Just don't be stupid, don't get yourself involved in a situation that would make me question your integrity, your commitment, your value of me to you. For example, I once dated a girl who, one random night at college went out with her friends - no big deal..she drank and got drunk - again no big deal....she ended up staying the night, falling asleep at a frat house - problem.

And so my issue is not that I do not trust her, but of course I will use the complete opposite and cliche argument it's those around I do not trust. for whatever reason that argument is hated on by the female community - no ladies it's not just something we say because we don't trust you..it's literally because we do not trust the other men..because we are men! I think it's completely stupid and haphazard to drink to the point of passing out and deciding to stay at a frat house...the drinks you had were probably spiked with something anyways, and once you pass out in a house of men that are known for being shitheads, lord only knows what's going to happen during lights out....of course we've heard the stories and seen some of the videos..but then again, it's not rape if you don't know...

Other no-brainer, well what i consider to be no-brainer, situations....don't go out on a date with your ex...especially when he has already made it clear he wants you back...don't get into a hot tub with a bunch of guys - i don't care if your best friend jumped in she's probably the slutty one anyways. Only bad things happen in hot tubs...they should call them baby-makers...or vats of vial bodily fluids...(again found at frat houses, lol) And another thing..nothing good happens after 2am . I know this to be true because I've spent many a night out after 2am..in a Barney like fashion (of course I would say good things happen after that hour..but it all depends on which side of the ball you're playing).

Am I uncomfortable with my girlfriend heading out after 2am to hang out with a friend - yes - if she is accompanied by a girl I am still weary, mainly for her safety because again, bad things and bad people come out at those hours. Should she be escorted by the male of the species...little red flags go up. I don't care friend or not, I do not know what is sooo imperative that needs to be addressed after 2am...unless your friend is having a mental breakdown, contemplating suicide, or had a family member pass away..really nothing can rationalize why you're going out..or why he's asking you to go out...((especially if you've already made claim to be really tired three hours prior and have yet another long day ahead of you..speaking from experience? Nahhhh))

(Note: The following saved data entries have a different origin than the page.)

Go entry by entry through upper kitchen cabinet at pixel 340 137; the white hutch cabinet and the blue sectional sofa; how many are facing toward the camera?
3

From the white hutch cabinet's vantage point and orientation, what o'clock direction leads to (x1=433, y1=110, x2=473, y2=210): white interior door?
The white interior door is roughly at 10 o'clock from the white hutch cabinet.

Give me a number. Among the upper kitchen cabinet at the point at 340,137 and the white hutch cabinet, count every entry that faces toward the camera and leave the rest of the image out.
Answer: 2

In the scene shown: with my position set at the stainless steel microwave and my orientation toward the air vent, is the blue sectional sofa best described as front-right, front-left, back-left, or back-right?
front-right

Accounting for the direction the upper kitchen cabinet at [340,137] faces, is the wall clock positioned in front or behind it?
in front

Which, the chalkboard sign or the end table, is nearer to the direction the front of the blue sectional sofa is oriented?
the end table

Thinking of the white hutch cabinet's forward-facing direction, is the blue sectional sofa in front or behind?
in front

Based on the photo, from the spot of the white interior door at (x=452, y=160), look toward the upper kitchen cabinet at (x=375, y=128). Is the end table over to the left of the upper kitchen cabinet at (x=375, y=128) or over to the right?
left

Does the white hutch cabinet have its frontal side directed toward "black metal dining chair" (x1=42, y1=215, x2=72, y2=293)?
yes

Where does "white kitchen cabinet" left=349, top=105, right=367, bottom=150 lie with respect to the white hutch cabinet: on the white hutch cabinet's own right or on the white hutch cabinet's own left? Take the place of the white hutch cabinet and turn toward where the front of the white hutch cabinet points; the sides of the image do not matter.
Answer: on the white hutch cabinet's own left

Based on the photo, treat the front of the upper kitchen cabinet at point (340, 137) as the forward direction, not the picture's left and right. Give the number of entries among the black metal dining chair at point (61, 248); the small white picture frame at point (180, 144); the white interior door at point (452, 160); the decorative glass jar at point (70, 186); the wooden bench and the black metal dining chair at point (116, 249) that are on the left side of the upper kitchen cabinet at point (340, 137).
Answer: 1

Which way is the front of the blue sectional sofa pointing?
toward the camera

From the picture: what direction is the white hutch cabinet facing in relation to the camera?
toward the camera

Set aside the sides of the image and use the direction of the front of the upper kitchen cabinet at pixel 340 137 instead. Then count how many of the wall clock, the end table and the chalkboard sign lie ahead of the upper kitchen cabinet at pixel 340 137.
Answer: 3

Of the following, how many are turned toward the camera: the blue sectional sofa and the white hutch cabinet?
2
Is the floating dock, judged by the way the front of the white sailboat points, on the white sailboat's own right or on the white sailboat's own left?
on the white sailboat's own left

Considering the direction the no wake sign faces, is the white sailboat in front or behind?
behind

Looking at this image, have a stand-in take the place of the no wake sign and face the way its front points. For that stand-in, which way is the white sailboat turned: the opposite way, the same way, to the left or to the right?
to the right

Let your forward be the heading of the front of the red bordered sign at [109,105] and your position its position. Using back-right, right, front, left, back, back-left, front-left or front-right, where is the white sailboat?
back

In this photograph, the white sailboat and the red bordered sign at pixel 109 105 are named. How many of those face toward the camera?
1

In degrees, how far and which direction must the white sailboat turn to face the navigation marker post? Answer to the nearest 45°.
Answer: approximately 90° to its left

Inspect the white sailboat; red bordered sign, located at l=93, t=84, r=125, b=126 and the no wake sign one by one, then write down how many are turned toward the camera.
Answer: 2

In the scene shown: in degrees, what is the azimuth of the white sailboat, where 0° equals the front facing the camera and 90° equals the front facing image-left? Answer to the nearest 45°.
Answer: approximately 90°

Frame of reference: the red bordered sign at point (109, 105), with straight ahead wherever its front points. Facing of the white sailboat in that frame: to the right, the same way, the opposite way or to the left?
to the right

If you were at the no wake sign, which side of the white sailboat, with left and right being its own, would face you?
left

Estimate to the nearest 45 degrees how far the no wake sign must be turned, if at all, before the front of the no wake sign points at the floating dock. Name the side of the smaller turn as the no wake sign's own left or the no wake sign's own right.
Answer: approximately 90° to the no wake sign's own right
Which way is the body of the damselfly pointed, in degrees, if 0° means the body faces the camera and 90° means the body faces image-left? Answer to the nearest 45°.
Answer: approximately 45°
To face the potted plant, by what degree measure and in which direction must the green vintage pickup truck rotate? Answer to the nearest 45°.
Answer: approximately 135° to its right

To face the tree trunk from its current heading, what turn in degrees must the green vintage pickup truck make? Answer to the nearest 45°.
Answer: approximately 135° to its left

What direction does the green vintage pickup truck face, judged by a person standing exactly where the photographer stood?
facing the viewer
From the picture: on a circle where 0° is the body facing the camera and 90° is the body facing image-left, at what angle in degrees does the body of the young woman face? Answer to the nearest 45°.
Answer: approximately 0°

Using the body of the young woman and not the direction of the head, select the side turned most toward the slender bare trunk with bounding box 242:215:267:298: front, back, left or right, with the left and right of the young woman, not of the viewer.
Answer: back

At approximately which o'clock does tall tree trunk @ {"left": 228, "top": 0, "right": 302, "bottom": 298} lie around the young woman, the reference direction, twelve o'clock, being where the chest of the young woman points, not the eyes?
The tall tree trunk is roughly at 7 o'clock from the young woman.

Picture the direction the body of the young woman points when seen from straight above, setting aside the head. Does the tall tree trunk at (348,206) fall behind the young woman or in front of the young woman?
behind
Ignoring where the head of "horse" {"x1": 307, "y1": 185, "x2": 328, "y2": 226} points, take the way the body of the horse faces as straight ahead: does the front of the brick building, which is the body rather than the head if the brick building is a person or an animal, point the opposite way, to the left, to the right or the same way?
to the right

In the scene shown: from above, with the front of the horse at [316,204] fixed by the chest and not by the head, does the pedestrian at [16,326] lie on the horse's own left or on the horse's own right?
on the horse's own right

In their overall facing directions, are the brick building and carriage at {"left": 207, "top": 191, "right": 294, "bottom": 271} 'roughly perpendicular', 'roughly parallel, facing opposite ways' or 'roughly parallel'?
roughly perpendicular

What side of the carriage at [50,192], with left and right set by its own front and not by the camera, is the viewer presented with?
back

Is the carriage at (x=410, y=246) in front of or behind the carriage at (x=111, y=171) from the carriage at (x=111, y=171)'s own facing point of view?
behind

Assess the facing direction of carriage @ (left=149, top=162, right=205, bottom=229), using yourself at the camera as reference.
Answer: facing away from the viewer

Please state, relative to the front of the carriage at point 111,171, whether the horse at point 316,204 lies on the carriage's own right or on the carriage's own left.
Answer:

***and I'm not getting into guys that are friends/guys want more than friendship blog..some other time..if any***

I know people hang out and do random things at random hours...but if something swims like a fish, smells like a fish, and looks like a fish..it's said to have the characteristics of being fishy...I'm just saying these are some of the things that would make me question the legitimacy of the relationship on your end. I give everyone the benefit of the doubt, I believe everyone until proven otherwise, I expect them to tell me the truth, the whole truth, and nothing but the truth..I expect them should they ever find themselves in a relationship with me that I take it seriously, that if I have made a commitment to them I'd expect the same in return...if I make the leap and say I love you, I mean it, and I love only you..and I would not do anything to make you question that..

I wouldn't sleep in another woman's bed (unless she wasn't there), I wouldn't think about another person in any way that I think about you, I'd want you to trust me like I trust you, but I wouldn't push your limits and boundaries..I'd want to make the relationship comfortable..I'd want there to be no question of faith..trust...desires

To whomever said "it's easier to ask for forgiveness than permission" obviously was the person who fucked up...







"No one has ever loved anyone, the way everyone wants to be loved."